Threat Considerations

  • Signature forgery or key compromise → HSM, dual control, rapid revocation plan.
  • Manifest tampering → sign manifests and enforce strict parsing/verification.
  • Eligibility bypass → enforce checks on both backend and vehicle; defense-in-depth.
  • Rollback attacks → non-volatile counters and signed downgrade waivers.
  • Supply chain risk → SBOMs, provenance metadata, and supplier attestations.

Assurance & Testing

  • Static/dynamic analysis of update agent and parsers; fuzz manifests and transport layers.
  • Adversarial testing of eligibility checks, rollback logic, and failure handling.
  • Key lifecycle drills: rotation/revocation exercises; signing key disaster recovery.
  • Red-team exercises on dealer tools and backend interfaces.
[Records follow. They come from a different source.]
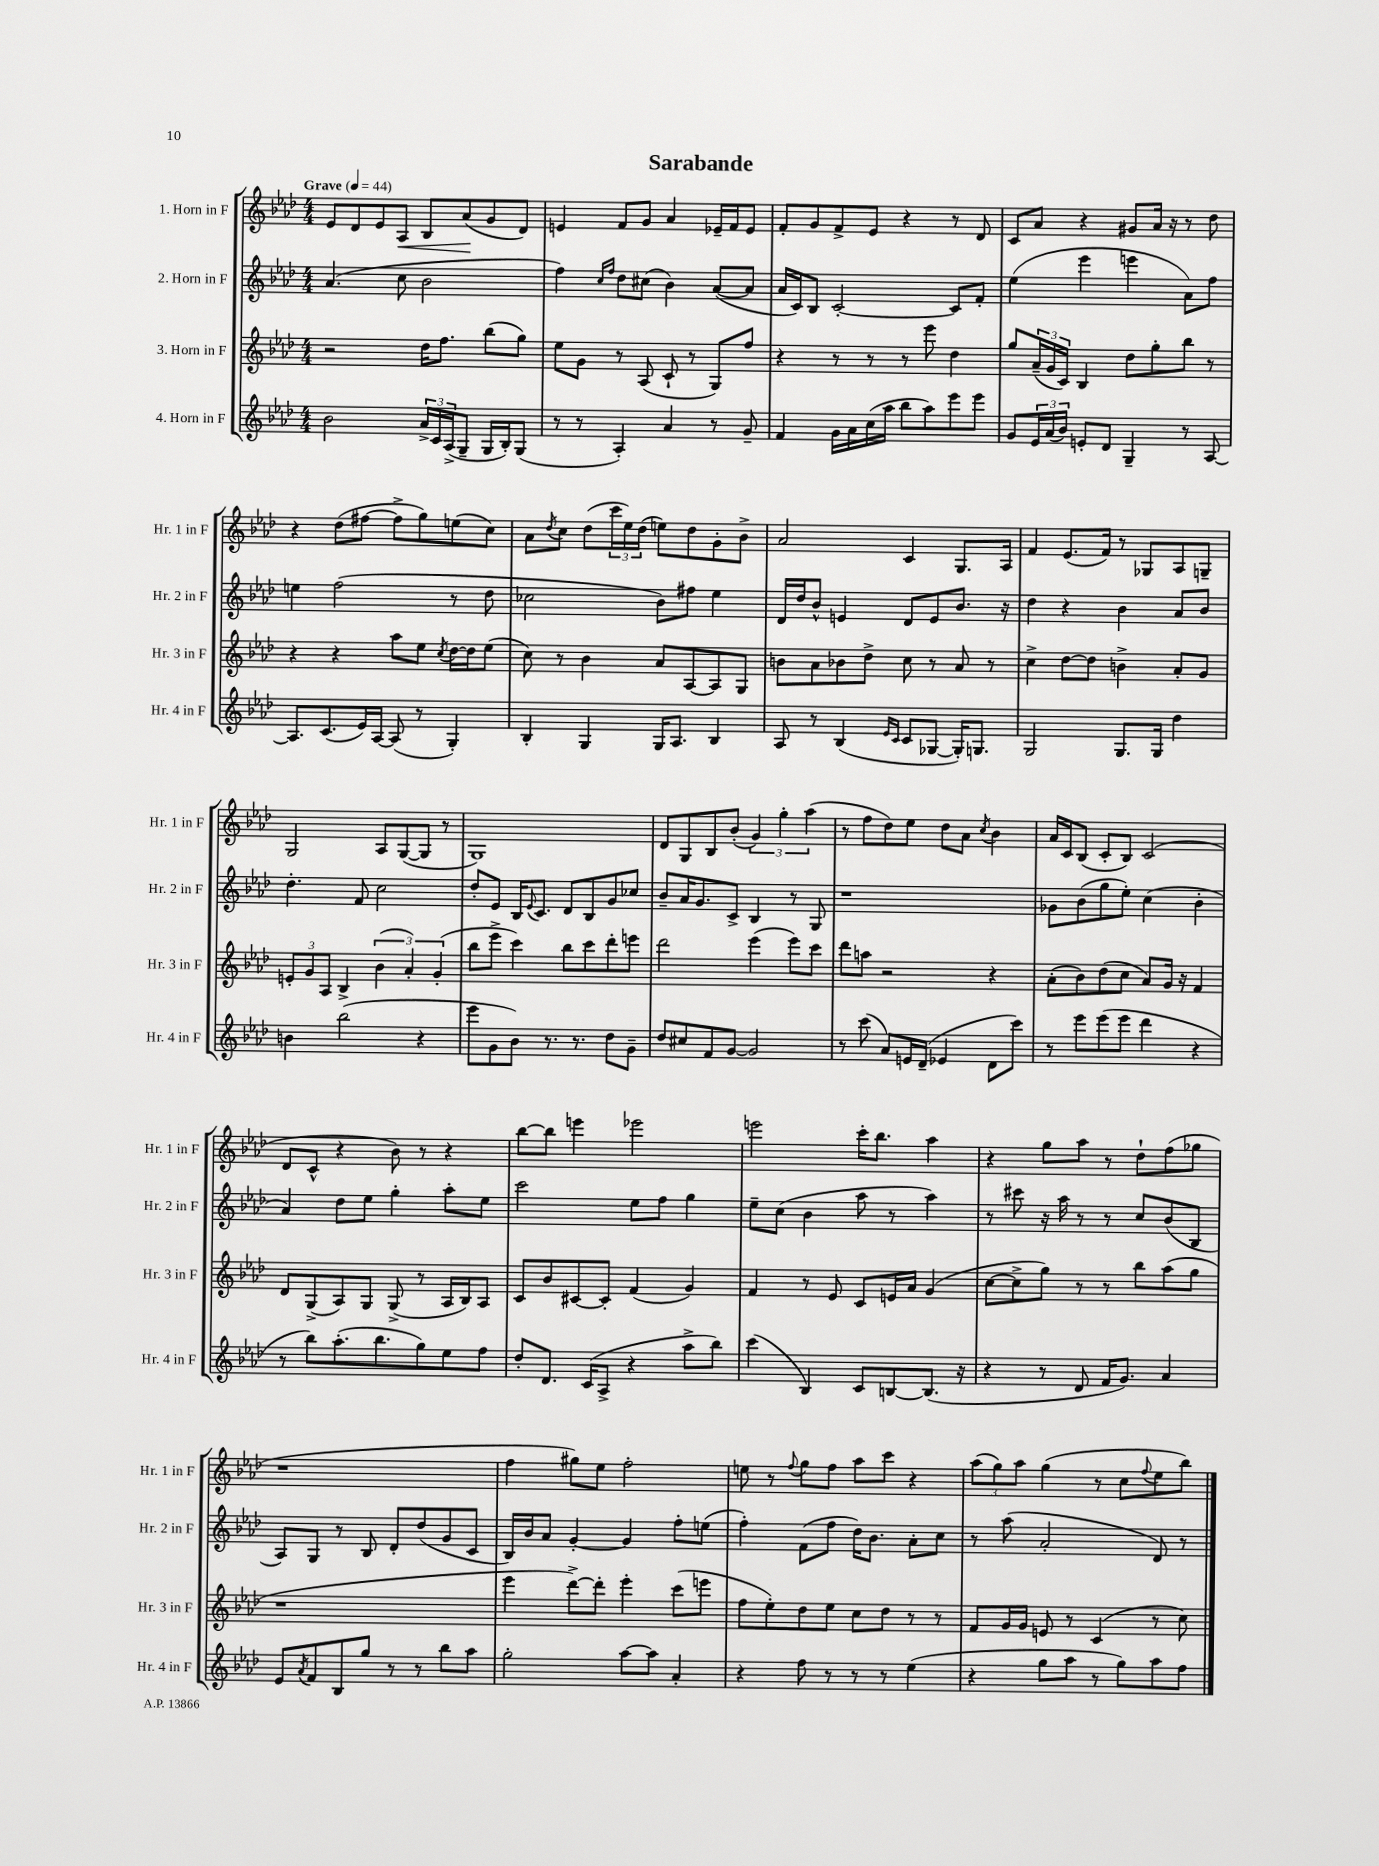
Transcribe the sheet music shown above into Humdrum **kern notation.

**kern	**kern	**kern	**kern
*staff4	*staff3	*staff2	*staff1
*clefG2	*clefG2	*clefG2	*clefG2
*k[b-e-a-d-]	*k[b-e-a-d-]	*k[b-e-a-d-]	*k[b-e-a-d-]
*M4/4	*M4/4	*M4/4	*M4/4
*MM44	*MM44	*MM44	*MM44
2b-\	2r	(4.a-/	8e-/L
.	.	.	8d-/
.	.	.	8e-/
.	.	8cc\	8A-/J
24a-^/LL	16dd-\LK	2b-\	8B-/L
24c/	.	.	.
.	8.ff\J	.	.
(24A-^/J	.	.	.
8G~/J	.	.	(8a-/
16G/LL	(8bb-\L	.	8g/
16B-'/J)	.	.	.
(8G/J	8gg\J)	.	8d-/J)
=	=	=	=
8r	8ee-\L	4ff\)	4e/
8r	8g\J	.	.
.	.	16qqcc/LL	.
.	.	16qqff/JJ	.
4A-'/)	8r	8dd-\L	8f/L
.	(8A-/	(8cc#\J	8g/J
4a-/	8c`/	4b-\)	4a-/
.	8r	.	.
8r	8G/L)	([8a-/L	16e-~/LL
.	.	.	16f/J
8g~/	8ff/J	8a-/]J	8e-/J
=	=	=	=
4f/	4r	16a-/LL	8f'/L
.	.	16c/J)	.
.	.	8B-/J	8g/
16g\LL	8r	[2c'/	8f^/
16a-\	.	.	.
(16cc\	8r	.	8e-/J
16aa-\JJ	.	.	.
8bb-\L	8r	.	4r
8aa-\)	8eee-\	.	.
8eee-\	4dd-\	8c/]L	8r
8eee-\J	.	8f'/J	8d-/
=	=	=	=
8g/L	8gg/L	(4ee-\	8c/L
24e-/L	(24a-~/L	.	8a-/J
(24a-/	24g/	.	.
24b-/JJ)	24c/JJ)	.	.
8e'/L	4B-/	4eee-\	4r
8d-/J	.	.	.
4G~/	8dd-\L	4eee\	8g#/L
.	8gg'\	.	16a-/Jk
.	.	.	16r
8r	8bb-\J	8a-\L)	8r
[8A-/	8r	8ff\J	8dd-\
=	=	=	=
8.A-/]L	4r	4ee\	4r
(8.c/	.	.	.
.	4r	(2ff\	(8dd-\L
16e-/L)	.	.	[8ff#\J
[16A-/JJ	.	.	.
(8A-/]	8aa-\L	.	8ff#^\]L
8r	8ee-\J	.	8gg\)
.	8qcc/	.	.
4G'/)	[16dd-\LL	8r	(8ee\
.	16dd-\]J	.	.
.	(8ee-\J	8dd-\	8cc\J)
=	=	=	=
4B-'/	8cc\)	2cc-\	8a-\L
.	.	.	8qdd-/
.	8r	.	8cc\J
4G/	4b-\	.	(8dd-\L
.	.	.	24ccc\L
.	.	.	24ee-\)
.	.	.	(24dd-\JJ
16G/LK	8a-/L	8b-\L)	8ee\L)
8.A-/J	.	.	.
.	[8A-/	8ff#\J	8dd-\
4B-/	8A-/]	4ee-\	8g'\
.	8G/J	.	8b-^\J
=	=	=	=
8A-/	8b\L	16d-/LL	2a-/
.	.	16dd-/J	.
8r	8a-\	8b-^^/J	.
(4B-/	8b-\	4e/	.
.	8dd-^\J	.	.
16qqe-/LL	.	.	.
16qqc/JJ	.	.	.
8c/L	8cc\	8d-/L	4c/
[8G-/J	8r	8e/	.
16G-'/]LK)	8a-/	8.b-/J	8.G/L
8.G/J	.	.	.
.	8r	.	.
.	.	16r	16A-/Jk
=	=	=	=
2G/	4cc^\	4dd-\	4f/
.	[8dd-\L	4r	(8.e-/L
.	8dd-\]J	.	.
.	.	.	16f/Jk)
8.G/L	4b^\	4b-\	8r
.	.	.	8G-/L
16G/Jk	.	.	.
4dd-\	8a-'/L	8a-/L	8A-/
.	8g/J	8b-/J	8G~/J
=	=	=	=
4b\	12e'/L	4.dd-'\	2G/
.	12g/	.	.
.	12A-/J	.	.
(2bb-\	4B-^/	.	.
.	.	8f/	.
.	(6b-\	2cc\	8A-/L
.	.	.	([8G/
.	6a-'/)	.	.
4r	.	.	8G/]J
.	(6g'/	.	.
.	.	.	8r
=	=	=	=
8eee-\L	8bb-\L	8dd-'/L	1G)
8g\	8eee-^\J	8e-/J	.
8b-\J)	4ccc\)	16B-/LK	.
.	.	8qqe-/	.
.	.	8.c/J	.
8.r	.	.	.
.	8bb-\L	8d-/L	.
8.r	.	.	.
.	8ccc\	8B-/	.
8dd-\L	8ddd-'\	8g/	.
8g~\J	8eee\J	8cc-/J	.
=	=	=	=
8dd-/L	2ddd-\	8b-~/L	8d-/L
8cc#/	.	16a-/K	8G/
.	.	8.g/	.
8f/	.	.	8B-/
[8g/J	.	8c^/J	(8b-'/J
2g/]	(4eee-\	4B-/	6g/)
.	.	.	6gg'\
.	8eee-\L)	8r	.
.	.	.	(6aa-\
.	8ccc\J	8G/	.
=	=	=	=
8r	8ddd-\L	1r	8r
(8ccc\	8aa\J	.	8ff\L
8a-/L)	2r	.	8dd-\)
16e/L	.	.	8ee-\J
(16d-~/JJ	.	.	.
4e-/	.	.	8dd-\L
.	.	.	8a-\J
.	.	.	8qcc/
8d-\L	4r	.	4b-\
8ccc\J)	.	.	.
=	=	=	=
8r	(8a-'\L	8g-\L	16a-/LL
.	.	.	16c/J
8eee-\L	8b-\)	(8b-\	(8B-/J
(8eee-\	(8dd-\	8gg\	8c'/L
8eee-\J	8cc\J	8ee-'\J)	8B-/J)
4ddd-\	8a-/L)	(4cc\	(2c/
.	16g/Jk	.	.
.	16r	.	.
4r	4f/	4b-'\	.
=	=	=	=
8r	8d-/L	4a-/)	8d-/L
8bb-\L)	(8G^/	.	8c^^/J
(8.aa-'\	8A-/)	8dd-\L	4r
.	8G/J	8ee-\J	.
8.bb-\	.	.	.
.	(8G^/	4gg'\	8b-\)
8gg\)	8r	.	8r
8ee-\	16A-/LL	8aa-'\L	4r
.	16B-/J)	.	.
8ff\J	8A-/J	8ee-\J	.
=	=	=	=
8dd-'/L	8c/L	2ccc\	[8bb-\L
8.d-/J	8b-/	.	8bb-\]J
.	[8c#/	.	4eee\
(16c/LK	.	.	.
8A-^/J	8c#'/]J	.	.
4r	(4f/	8ee-\L	2eee-\
.	.	8ff\J	.
8aa-^\L	4g/)	4gg\	.
8bb-\J)	.	.	.
=	=	=	=
(4ccc\	4f/	8ee-~\L	2eee\
.	.	(8cc\J	.
4B-/)	8r	4b-\	.
.	8e-/	.	.
8c/L	8c/L	8aa-\	16ccc'\LK
.	.	.	8.bb-\J
[8B/	16e/L	8r	.
.	16a-/JJ	.	.
(8.B/]J	(4g/	4aa-\)	4aa-\
16r	.	.	.
=	=	=	=
4r	[8cc\L	8r	4r
.	8cc^\]	8ccc#\	.
8r	8gg\J)	16r	8gg\L
.	.	16aa-\	.
8d-/	8r	8r	8aa-\J
16f/LK	8r	8r	8r
8.g/J)	.	.	.
.	8bb-\L	8cc/L	8dd-`\L
4a-/	(8aa-\	(8b-/	(8ff\
.	8gg\J	8B-/J	8gg-\J
=	=	=	=
8e-/L	1r	8A-/L)	1r
8qa-/	.	.	.
8f/	.	8G/J	.
8B-/	.	8r	.
8gg/J	.	8B-/	.
8r	.	8d-'/L	.
8r	.	(8dd-/	.
8bb-\L	.	8g/	.
8aa-\J	.	8c/J	.
=	=	=	=
2gg'\	4eee-\	16B-/LL)	4ff\
.	.	16b-/J	.
.	.	8a-/J	.
.	[8ddd-^\L)	[4g'/	8gg#\L)
.	8ddd-'\]J	.	8ee-\J
[8aa-\L	4eee-'\	4g/]	2ff'\
8aa-\]J	.	.	.
4a-'/	(8ccc\L	8ff'\L	.
.	8eee\J	(8ee\J	.
=	=	=	=
4r	8ff\L	4ff'\)	8ee\
.	8ee-'\)	.	8r
.	.	.	8qqff/
8ff\	8dd-\	(8f\L	8gg\L
8r	8ee-\J	8ff\J	8ff\J
8r	8cc\L	16dd-\LK)	8aa-\L
.	.	8.b-\J	.
8r	8dd-\J	.	8ccc\J
(4ee-\	8r	8a-'\L	4r
.	8r	8cc\J	.
=	=	=	=
4r	8f/L	8r	(12aa-\L
.	.	.	12gg\)
.	16g/L	(8aa-\	.
.	.	.	12aa-\J
.	16g/JJ	.	.
8gg\L	8e/	2a-'/	(4gg\
8aa-\J	8r	.	.
8r	(4c/	.	8r
8gg\L)	.	.	8cc\L
.	.	.	8qqff/
8aa-\	8r	8d-/)	8ee-\
8ff\J	8cc\)	8r	8bb-\J)
==	==	==	==
*-	*-	*-	*-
Typical Outputs / Evidence

  • Key management policy, PKI hierarchy, and HSM configuration/attestations.
  • Signing policy (algorithms, parameters, validity), rotation/revocation procedures.
  • Package manifests, SBOMs, signatures, hashes, and provenance records.
  • Vehicle verification specs (secure boot, eligibility, anti-rollback) and test results.
  • Transport/authentication specs for OTA and service tools; audit logs and access records.
  • Revocation events, incident links, and lessons-learned updates to the SUMS.
Disclaimer: This page summarizes integrity and authenticity expectations under UNECE R156. For authoritative requirements, consult the regulation text and your approval authority’s guidance.